**MATERIAL PROVIDED:**
#####
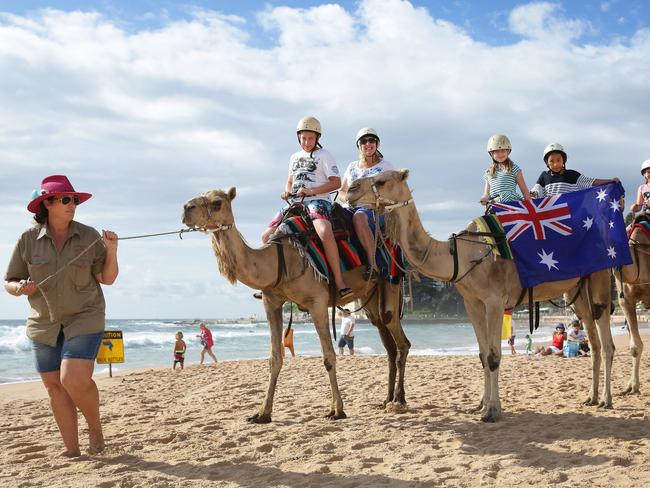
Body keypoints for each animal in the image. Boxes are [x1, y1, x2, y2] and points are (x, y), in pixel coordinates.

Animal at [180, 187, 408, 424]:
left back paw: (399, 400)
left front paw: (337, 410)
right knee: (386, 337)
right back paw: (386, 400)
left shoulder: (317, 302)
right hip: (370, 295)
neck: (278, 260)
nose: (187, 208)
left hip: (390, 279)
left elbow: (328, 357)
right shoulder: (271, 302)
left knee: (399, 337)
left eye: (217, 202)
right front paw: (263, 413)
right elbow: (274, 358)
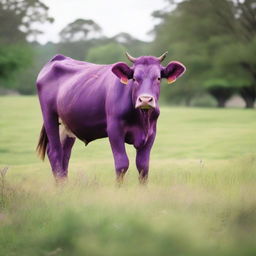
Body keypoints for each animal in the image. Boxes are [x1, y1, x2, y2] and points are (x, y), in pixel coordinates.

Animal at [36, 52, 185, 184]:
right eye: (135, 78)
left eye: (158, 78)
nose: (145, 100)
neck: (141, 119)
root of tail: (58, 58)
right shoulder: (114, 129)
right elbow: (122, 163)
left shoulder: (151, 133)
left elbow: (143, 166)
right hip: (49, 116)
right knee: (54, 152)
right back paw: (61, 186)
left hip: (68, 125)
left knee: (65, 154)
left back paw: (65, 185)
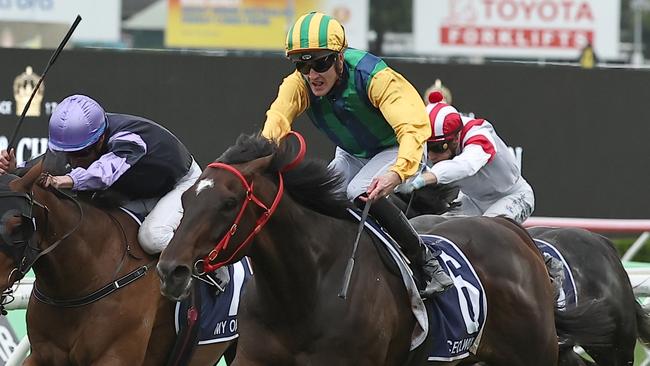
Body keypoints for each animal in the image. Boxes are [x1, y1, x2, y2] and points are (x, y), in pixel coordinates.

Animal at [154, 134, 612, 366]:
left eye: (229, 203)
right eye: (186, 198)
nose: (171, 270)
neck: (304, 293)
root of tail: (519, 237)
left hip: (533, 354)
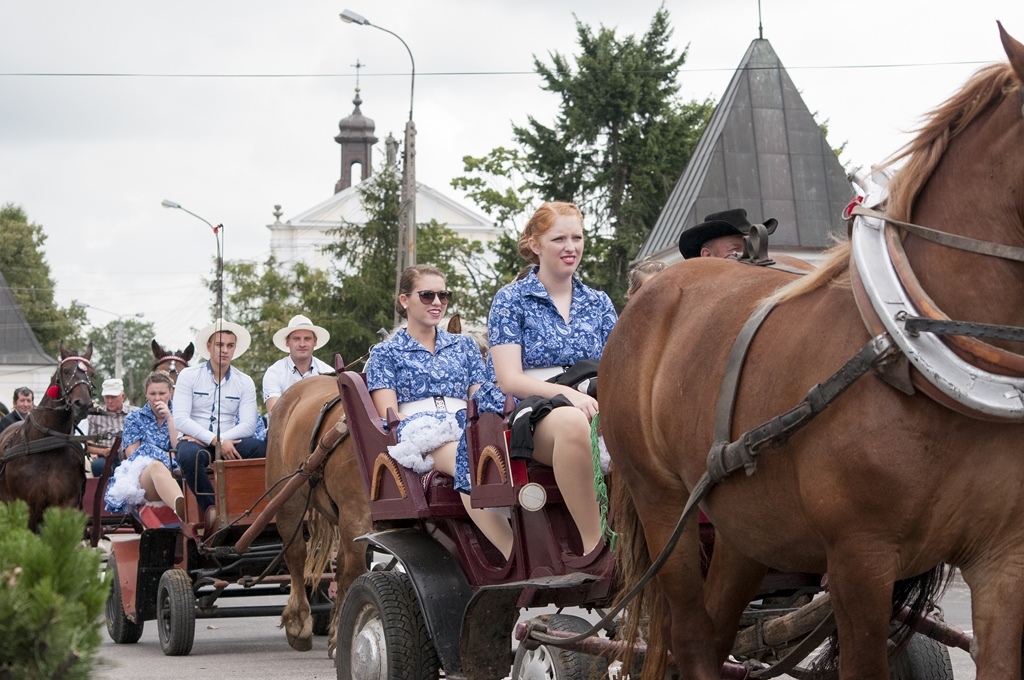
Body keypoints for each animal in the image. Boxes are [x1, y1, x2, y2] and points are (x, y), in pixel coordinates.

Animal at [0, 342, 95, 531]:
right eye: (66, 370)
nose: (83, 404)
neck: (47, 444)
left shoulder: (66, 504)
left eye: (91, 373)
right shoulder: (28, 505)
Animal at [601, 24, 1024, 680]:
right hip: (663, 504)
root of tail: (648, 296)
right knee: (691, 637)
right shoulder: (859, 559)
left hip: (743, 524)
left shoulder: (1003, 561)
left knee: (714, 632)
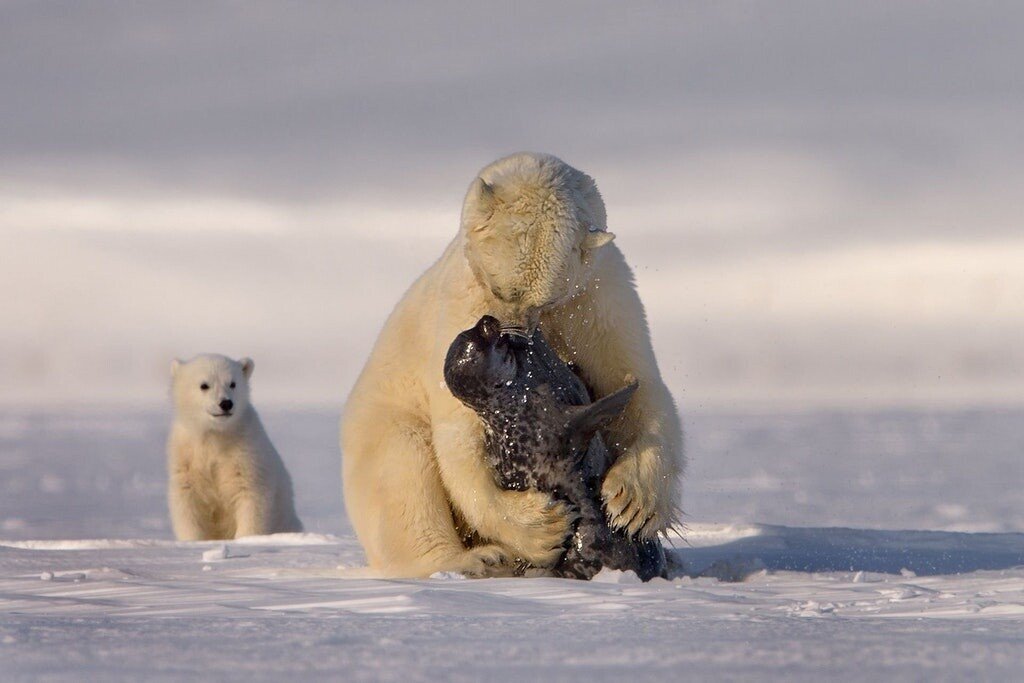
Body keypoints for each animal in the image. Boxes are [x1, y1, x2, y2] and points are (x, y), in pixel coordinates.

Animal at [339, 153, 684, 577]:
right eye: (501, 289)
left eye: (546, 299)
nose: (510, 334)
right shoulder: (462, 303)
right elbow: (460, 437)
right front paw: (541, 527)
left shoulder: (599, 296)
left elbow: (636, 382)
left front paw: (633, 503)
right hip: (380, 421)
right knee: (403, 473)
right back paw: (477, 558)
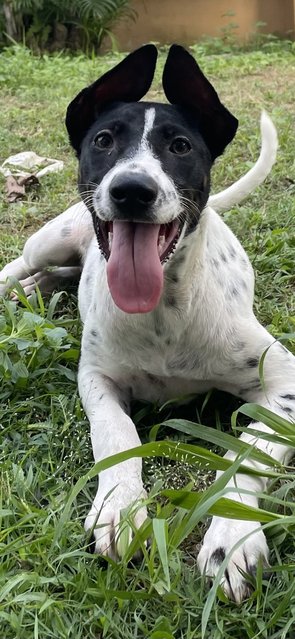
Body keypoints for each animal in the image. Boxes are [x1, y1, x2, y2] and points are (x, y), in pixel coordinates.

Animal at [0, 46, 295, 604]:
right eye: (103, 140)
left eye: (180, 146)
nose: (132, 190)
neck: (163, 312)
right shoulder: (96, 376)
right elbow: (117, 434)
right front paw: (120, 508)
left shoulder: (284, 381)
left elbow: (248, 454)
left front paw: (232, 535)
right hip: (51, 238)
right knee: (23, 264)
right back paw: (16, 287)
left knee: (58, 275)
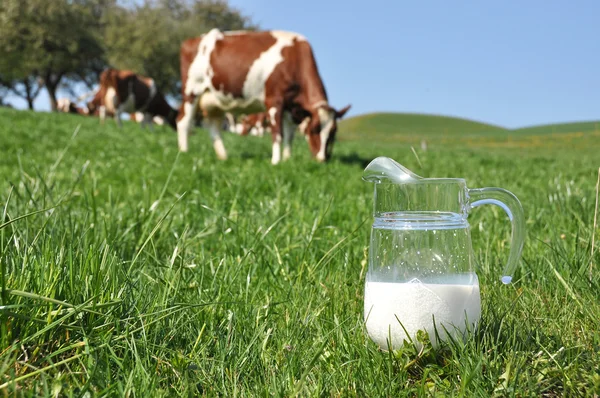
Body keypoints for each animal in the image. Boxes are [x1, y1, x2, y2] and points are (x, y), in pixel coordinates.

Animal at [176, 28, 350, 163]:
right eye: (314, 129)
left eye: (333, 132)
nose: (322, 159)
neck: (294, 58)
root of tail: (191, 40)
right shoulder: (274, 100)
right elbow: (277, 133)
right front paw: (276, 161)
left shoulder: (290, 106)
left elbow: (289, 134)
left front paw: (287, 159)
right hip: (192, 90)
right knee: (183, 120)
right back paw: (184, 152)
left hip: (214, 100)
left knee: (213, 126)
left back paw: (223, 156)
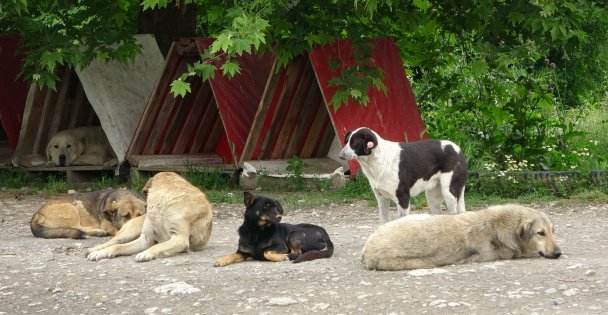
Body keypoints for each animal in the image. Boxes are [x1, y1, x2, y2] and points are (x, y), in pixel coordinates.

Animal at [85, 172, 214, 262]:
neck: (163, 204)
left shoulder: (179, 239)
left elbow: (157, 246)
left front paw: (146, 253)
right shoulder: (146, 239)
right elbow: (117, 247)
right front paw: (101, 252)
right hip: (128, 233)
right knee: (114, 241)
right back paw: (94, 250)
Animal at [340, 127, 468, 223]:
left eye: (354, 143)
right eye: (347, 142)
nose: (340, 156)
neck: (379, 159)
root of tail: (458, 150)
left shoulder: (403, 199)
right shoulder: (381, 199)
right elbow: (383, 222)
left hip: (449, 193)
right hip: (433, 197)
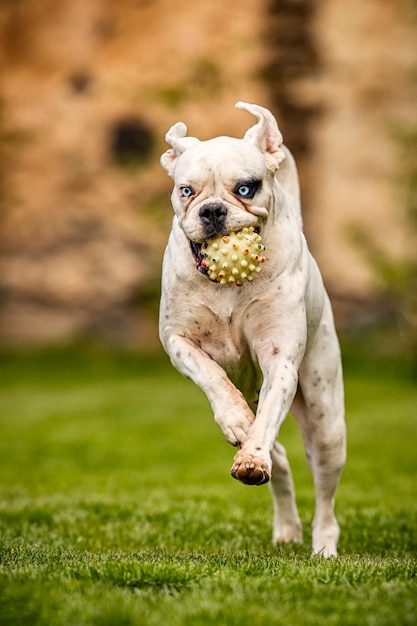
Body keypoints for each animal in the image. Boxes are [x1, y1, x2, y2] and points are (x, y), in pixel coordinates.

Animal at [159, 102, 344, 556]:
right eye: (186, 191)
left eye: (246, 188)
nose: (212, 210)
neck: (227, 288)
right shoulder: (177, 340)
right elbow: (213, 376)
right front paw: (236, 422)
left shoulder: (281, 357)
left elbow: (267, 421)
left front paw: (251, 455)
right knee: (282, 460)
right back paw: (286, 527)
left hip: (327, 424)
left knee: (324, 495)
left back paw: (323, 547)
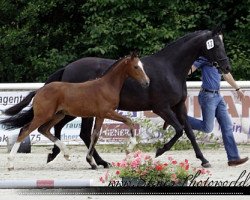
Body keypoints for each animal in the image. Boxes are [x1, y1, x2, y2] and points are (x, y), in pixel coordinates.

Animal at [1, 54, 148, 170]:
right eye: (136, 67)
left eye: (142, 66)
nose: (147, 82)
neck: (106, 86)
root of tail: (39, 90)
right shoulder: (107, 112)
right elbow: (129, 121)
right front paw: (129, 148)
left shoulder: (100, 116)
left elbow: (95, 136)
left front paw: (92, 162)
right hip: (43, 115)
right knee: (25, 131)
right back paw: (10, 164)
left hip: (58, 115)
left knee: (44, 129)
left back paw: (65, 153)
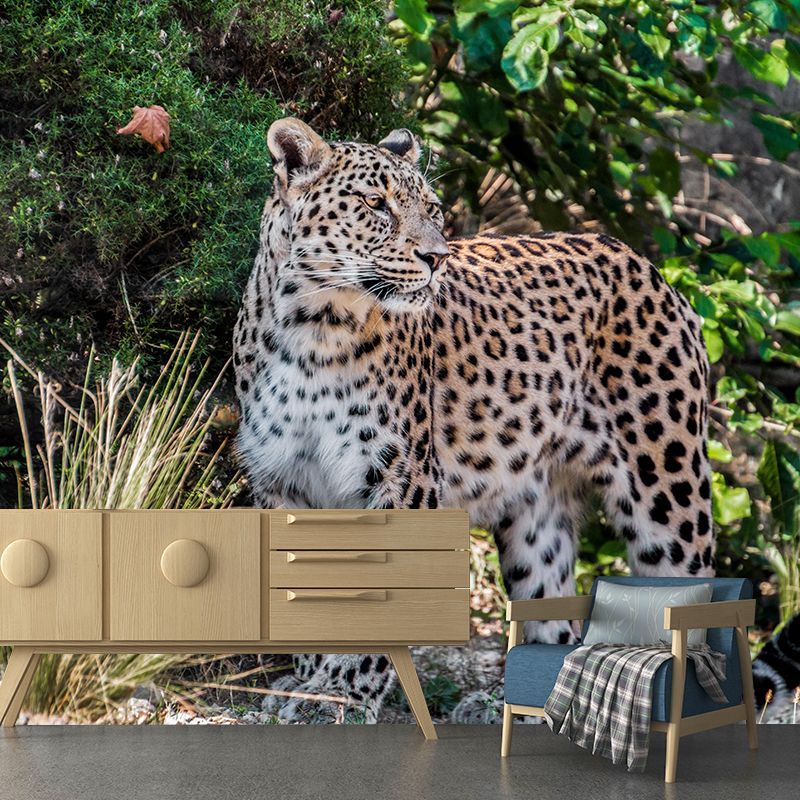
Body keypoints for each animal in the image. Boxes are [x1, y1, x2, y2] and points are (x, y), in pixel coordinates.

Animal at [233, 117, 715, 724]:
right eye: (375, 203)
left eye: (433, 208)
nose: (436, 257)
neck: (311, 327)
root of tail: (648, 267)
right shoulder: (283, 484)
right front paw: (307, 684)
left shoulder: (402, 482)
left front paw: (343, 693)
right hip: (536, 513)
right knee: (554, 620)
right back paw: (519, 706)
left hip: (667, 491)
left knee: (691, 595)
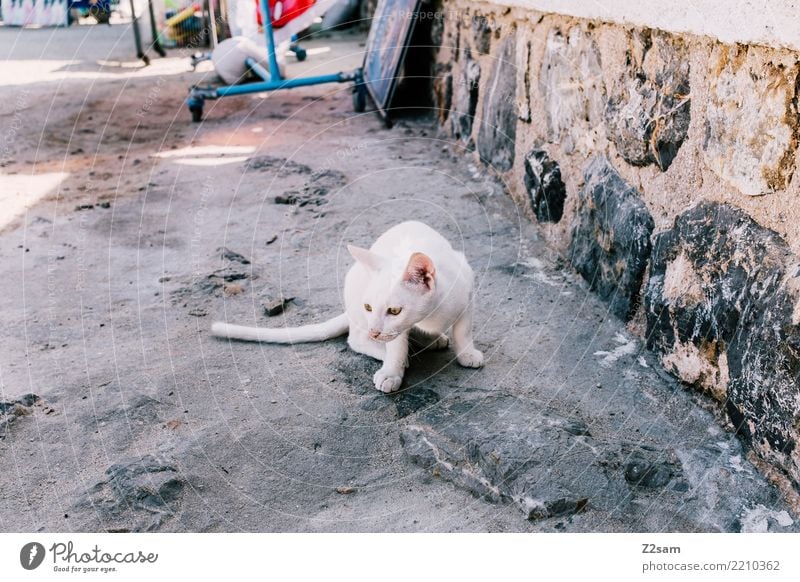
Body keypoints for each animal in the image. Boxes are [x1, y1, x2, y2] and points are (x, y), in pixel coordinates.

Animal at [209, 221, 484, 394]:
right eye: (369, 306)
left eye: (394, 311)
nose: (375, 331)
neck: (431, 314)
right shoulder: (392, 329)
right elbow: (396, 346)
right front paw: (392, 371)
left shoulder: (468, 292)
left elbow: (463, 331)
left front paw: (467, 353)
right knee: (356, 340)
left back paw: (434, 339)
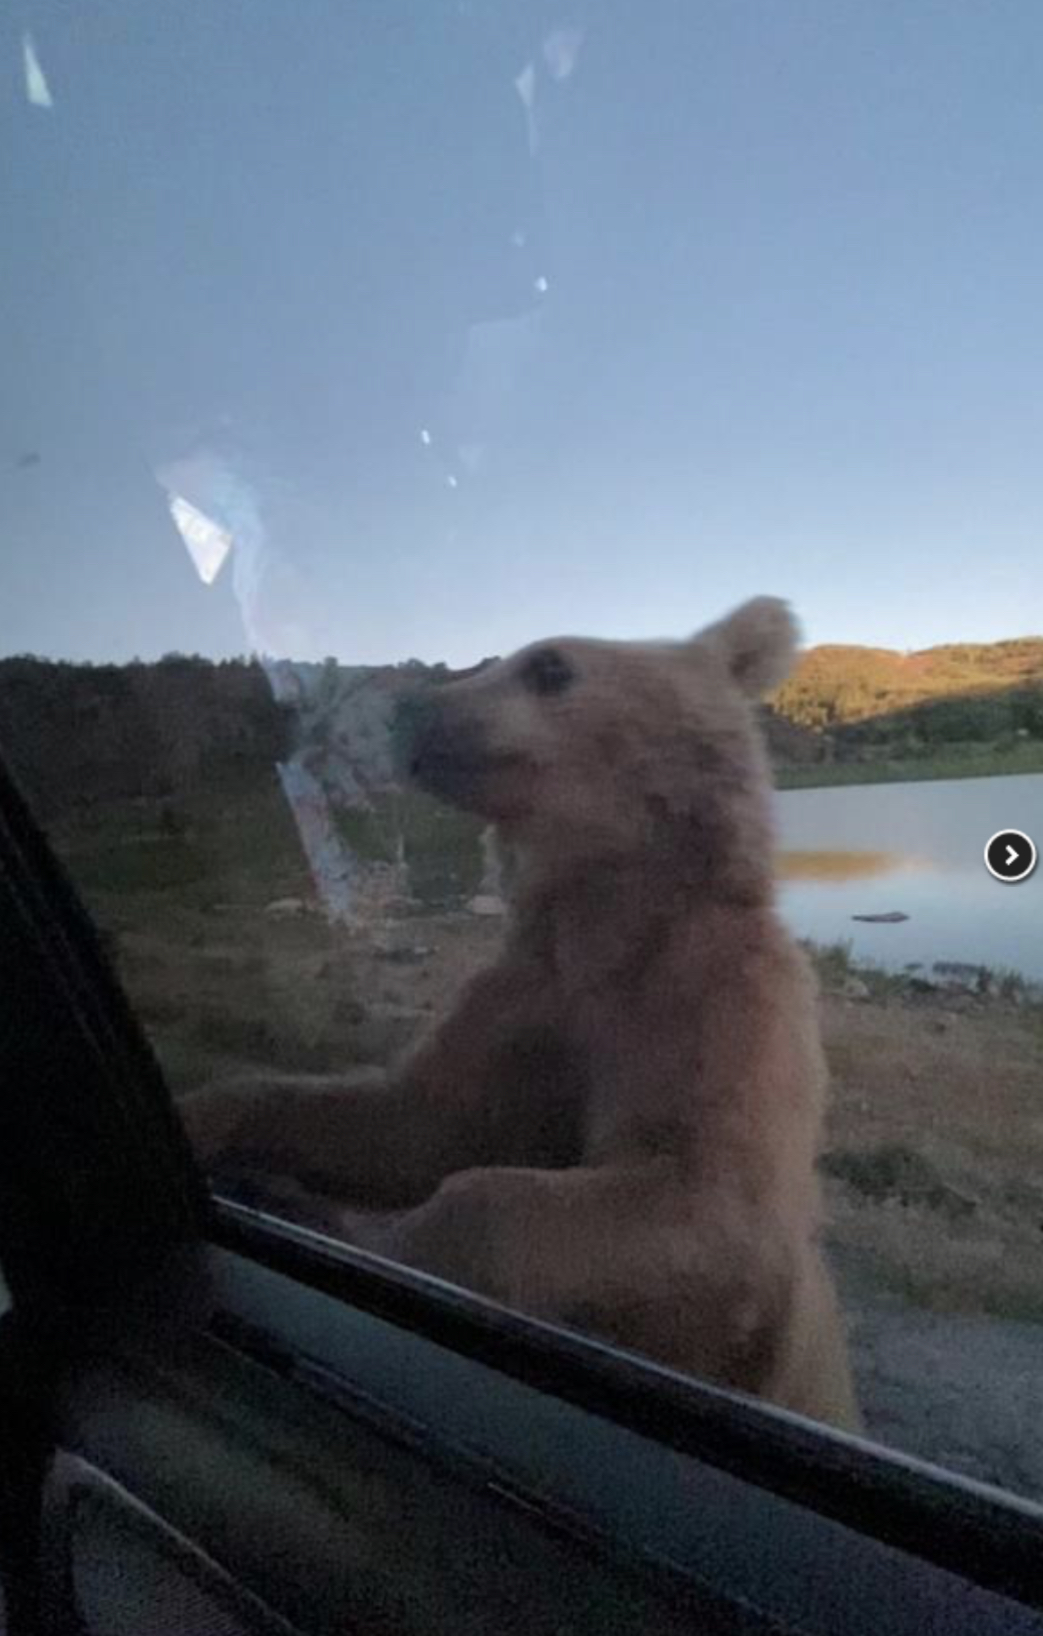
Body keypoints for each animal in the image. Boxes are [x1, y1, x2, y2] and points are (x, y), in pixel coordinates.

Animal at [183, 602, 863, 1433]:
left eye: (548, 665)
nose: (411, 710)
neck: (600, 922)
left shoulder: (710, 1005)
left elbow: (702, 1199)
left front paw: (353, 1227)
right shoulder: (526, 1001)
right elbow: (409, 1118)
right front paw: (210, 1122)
#####
**WORK TASK:**
A line belongs in the answer if it contains the word "root"; copy every such line from the data above.

**ANSWER SPACE:**
root of tail: (58, 58)
root of tail: (519, 237)
root of tail: (648, 296)
root of tail: (191, 40)
root of tail: (458, 150)
root of tail: (39, 90)
root of tail: (648, 267)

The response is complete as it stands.